At least two dozen cell therapies have been tested in humans by companies and academics to treat COVID-19, largely to treat ARDS, a hyperinflammatory condition that can also be caused by other infections or by lung injury. Capricor is one of them, enrolling patients in a Phase II trial for its CAP-1002, following encouraging signs in five patients received the cells under a compassionate use protocol last year.

Ismail Hadisoebroto Dilogo, a professor of medicine at the University of Indonesia, said MSCs were a logical avenue to explore when the pandemic hit because they have anti-inflammatory and immunomodulatory properties.

“MSCs reboot the immune systems,” Dilogo said.

Dilogo and his team published results in June in Stem Cells Translational Medicine from a Phase I study of umbilical cord MSCs in 40 patients with critical COVID-19. “Surprisingly, we saw patients in the MSC group has 2.5 times improved survival.”

EVs are a younger modality than cell therapies, with fewer players, but at least three companies launched clinical trials for MSC-derived products for patients with COVID-19. Some of the products have been marketed without needing U.S. Food and Drug Administration approval, under a regulatory grace period for human cell-based products that expired in May. Texas-based Direct Biologics has since announced FDA green lights to begin three Phase I/II trials for ExoFlo, its bone marrow MSC-derived exosomes. The company expects to launch all three this year in patients with mild-to-moderate COVID-19, post-acute COVID-19/chronic post-COVID-19 syndromes, and ARDS, respectively. Organicell Regenerative Medicine similarly announced forthcoming trials for patients with prolonged COVD-19 symptoms, plus trials for  knee osteoarthritis and chronic obstructive pulmonary disorder, for its Zofin perinatal fluid-derived EVs.

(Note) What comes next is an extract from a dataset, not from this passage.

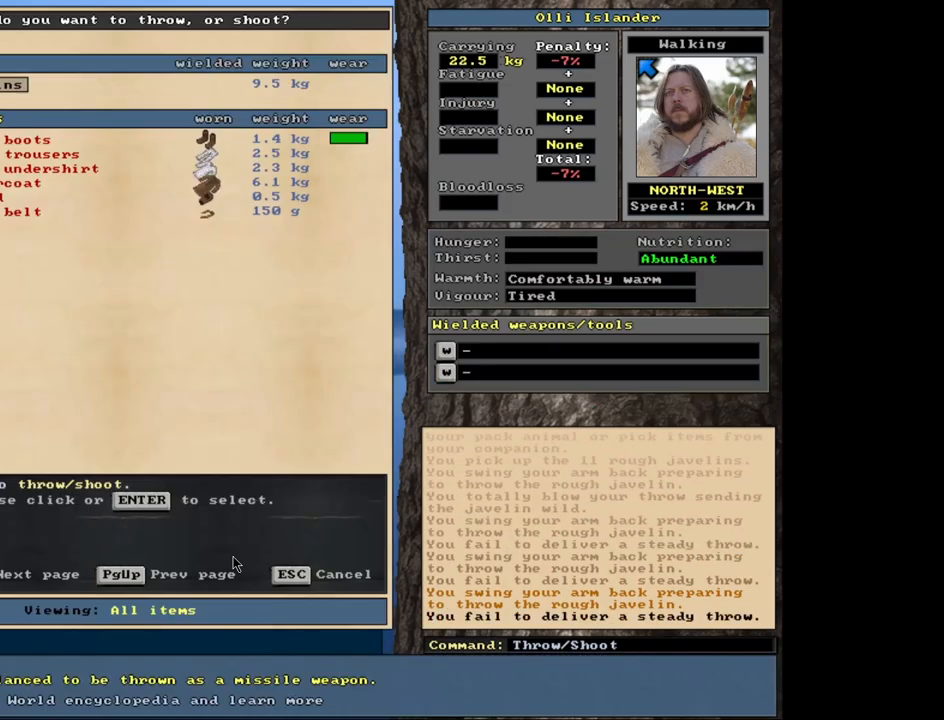
{"keys": ["t"], "mouse": [], "events": [[467, "t", "down"]]}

As researchers learned more about COVID-19 through the pandemic, vaccines and therapeutic strategies that focused on blocking transmission became more reliable approaches, Sethi said. “Cell therapies and exosomes can definitely help, but they can’t be a first or even second line of therapy.”

Interest in EV from more established cell therapy companies would be a clear signal the space is considering a shift, but none of the companies with approved cell therapies have publicly disclosed programs with exosomes or EVs. Still, the clinical progress of engineered exosome companies like Codiak, coupled with new INDs from the unmodified EV companies, are clear signs EVs are just getting started. “There will be a drive to get away from using whole cells and get to active components,” Beltzer said. “I think it’s happening in peoples’ minds.”